E’ importante non fare lo stesso errore. Il giudice Di Bella è Stato ed è uno Stato di cui dobbiamo essere orgogliosi.

ROBERTO DI BELLA: I MINORI, LA LEGGE E LA SPERANZA

Non strappiamo i figli a nessuno, al contrario cerchiamo ogni forma di tutela. Coinvolgiamo le madri, che spesso decidono di seguire i figli fuori dalla Calabria. Quando i ragazzi rimangono sul territorio, vengono seguiti da associazioni, dallo psicologo, cerchiamo di coinvolgere anche i familiari detenuti e qualcuno inizia persino a incoraggiarci a intraprendere questi percorsi coi propri figli.

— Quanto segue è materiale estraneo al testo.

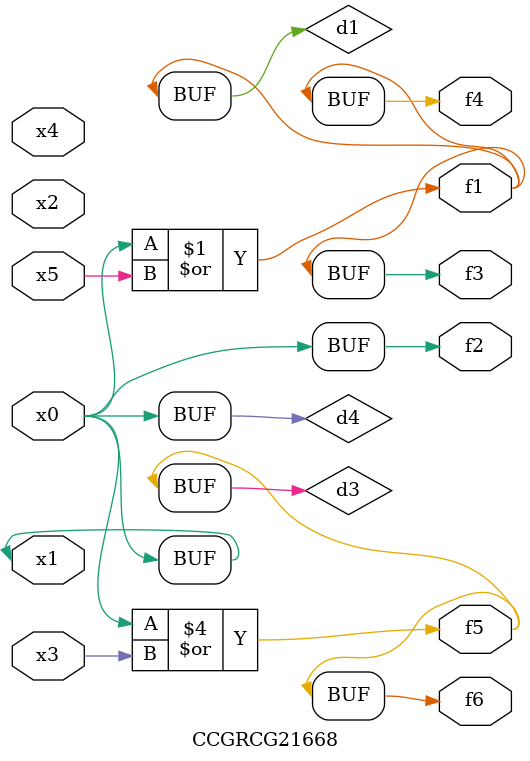
<source format=v>
module CCGRCG21668(
	input x0, x1, x2, x3, x4, x5,
	output f1, f2, f3, f4, f5, f6
);

	wire d1, d2, d3, d4;

	or (d1, x0, x5);
	xnor (d2, x1, x4);
	or (d3, x0, x3);
	buf (d4, x0, x1);
	assign f1 = d1;
	assign f2 = d4;
	assign f3 = d1;
	assign f4 = d1;
	assign f5 = d3;
	assign f6 = d3;
endmodule

</source>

I ragazzi che decidono di partire tornano di frequente. Vivono una sorta di “Erasmus della legalità“.

Serve ad ampliare gli orizzonti culturali di minori che spesso vengono da paesini della Calabria di 5mila anime e non hanno idea che fuori da quel contesto esistono altre vite e altre possibilità per poter essere liberi di scegliere. E quando tornano, vengono a trovarti, ti abbracciano … aiutarli a esprimere le loro potenzialità e realizzare i loro desideri è una grande soddisfazione.

Certamente gli strumenti normativi andrebbero aggiornati. Al momento ci rifacciamo a un Regio Decreto del 1935 e ad un protocollo che abbiamo siglato con la Commissione Antimafia, con Libera e con il Dipartimento delle Pari Opportunità e ai fondi della Conferenza Episcopale Italiana. Abbiamo bisogno di risorse e soprattutto di prospettive per ragazzi che, raggiunta la maggiore età, ci chiedono come prima cosa aiuto per poter lavorare. “Libera” è sempre presente, ma bisognerebbe migliorare le politiche occupazionali. Servirebbero delle normative apposite per aiutare loro e le donne che decidono di rompere con le logiche criminali. Ma al momento c’è solo il protocollo che è temporaneo.

La norma di legge ci consentirebbe di dare una continuità al progetto. 

La questione minorile è cruciale. Agire su questo versante significa provare a prosciugare quel bacino sui cui si riproduce e si alimenta il crimine organizzato soprattutto in Calabria.

Il film è importante perché mistifica il modello di tipo mafioso, ribalta la narrativa del genere, gli stereotipi cui siamo abituati, mostra la sofferenza all’interno di queste famiglie ma alimenta anche la speranza del riscatto. Io spero che il messaggio culturale possa far breccia nel cuore e nella mente di tanti.

Liberi di scegliere, dunque, un titolo che non poteva essere più potente. Non fu libera di scegliere Bruna Morabito, uccisa a Messina dal fratello (ringo) con 4 colpi di revolver in faccia per aver infangato l’onore della potente famiglia di Africo, i “tiradritto”. Per lei non c’è stata tutela, né un magistrato coraggioso o un’associazione come Libera. “Liberi di scegliere” è una risposta anche a Bruna: la reale e ostinata dimostrazione che il cambiamento è possibile.